I’m reading in all files within a folder and these files will be merged together when they share the same name in their filename. Now, I would like to add their specific-individual path v
to an additional column while each time the files are read in as dataframes.
Is this possible?
This is the code:
filenames = glob.glob(os.path.join(path, "*.xls"))
dd = defaultdict(list)
for fn in filenames:
dd[fn.split('_202')[0]].append(fn)
dict_df = {}
for k, v in dd.items():
#print("v: ", v)
dict_df[k] = pd.concat([pd.read_csv(fn
, parse_dates=['time']
, dayfirst=True
, skiprows=4
, sep="\t"
, decimal=','
) for fn in v
]
, ignore_index=True
)
>Solution :
Yeah, it should possible to add a specific-individual path to an additional column while reading in the files as dataframes using pd.read_csv
. One approach is to modify the code inside the for
loop that reads in the CSV files to include a column with the path information.

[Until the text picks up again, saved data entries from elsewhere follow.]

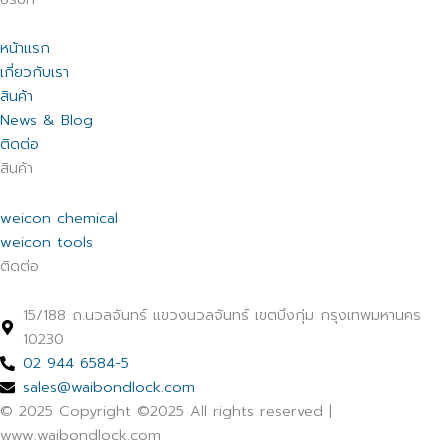
หน้าแรก
เกี่ยวกับเรา
สินค้า
News & Blog
ติดต่อ
สินค้า
weicon chemical
weicon tools
ติดต่อ
15/188 ถ.นวลจันทร์ แขวงนวลจันทร์ เขตบึงกุ่ม กรุงเทพมหานคร
10230
02 944 6584-5
sales@waibondlock.com
© 2025 Copyright ©2025 All rights reserved |
www.waibondlock.com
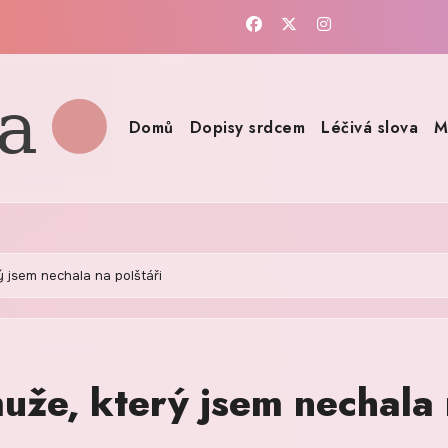
Domů
Dopisy srdcem
Léčivá slova
M
ý jsem nechala na polštáři
uže, který jsem nechala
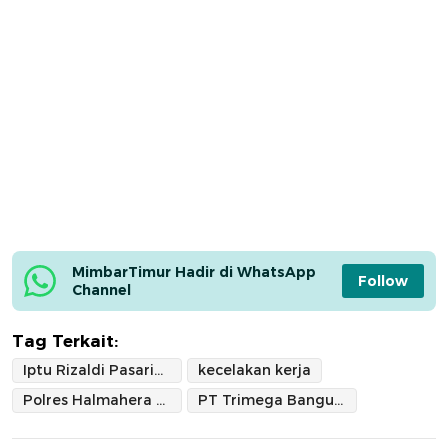
MimbarTimur Hadir di WhatsApp 
Follow
Channel
Tag Terkait:
Iptu Rizaldi Pasaribu
kecelakan kerja
Polres Halmahera Selatan
PT Trimega Bangun Persada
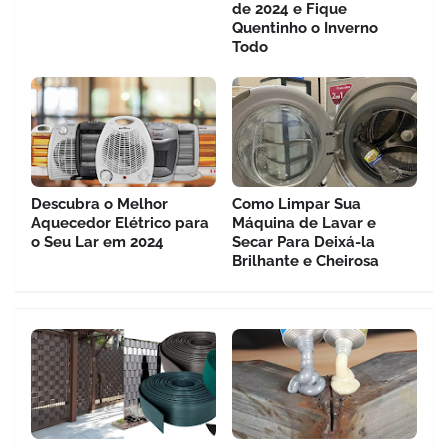
de 2024 e Fique
Quentinho o Inverno
Todo
Descubra o Melhor
Como Limpar Sua
Aquecedor Elétrico para
Máquina de Lavar e
o Seu Lar em 2024
Secar Para Deixá-la
Brilhante e Cheirosa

Here’s an example modification to the code:
dict_df = {}
for k, v in dd.items():
dict_df[k] = pd.concat([pd.read_csv(fn
, parse_dates=['time']
, dayfirst=True
, skiprows=4
, sep="\t"
, decimal=','
).assign(file_path=os.path.dirname(fn)) # add a column with the file path
for fn in v
]
, ignore_index=True
)
The assign()
method is used to add a new column called file_path
to the DataFrame that is being read in from each file. The value of file_path
is set to the directory of the file being read in using os.path.dirname(fn)
. This will add a new column to each DataFrame with the path information.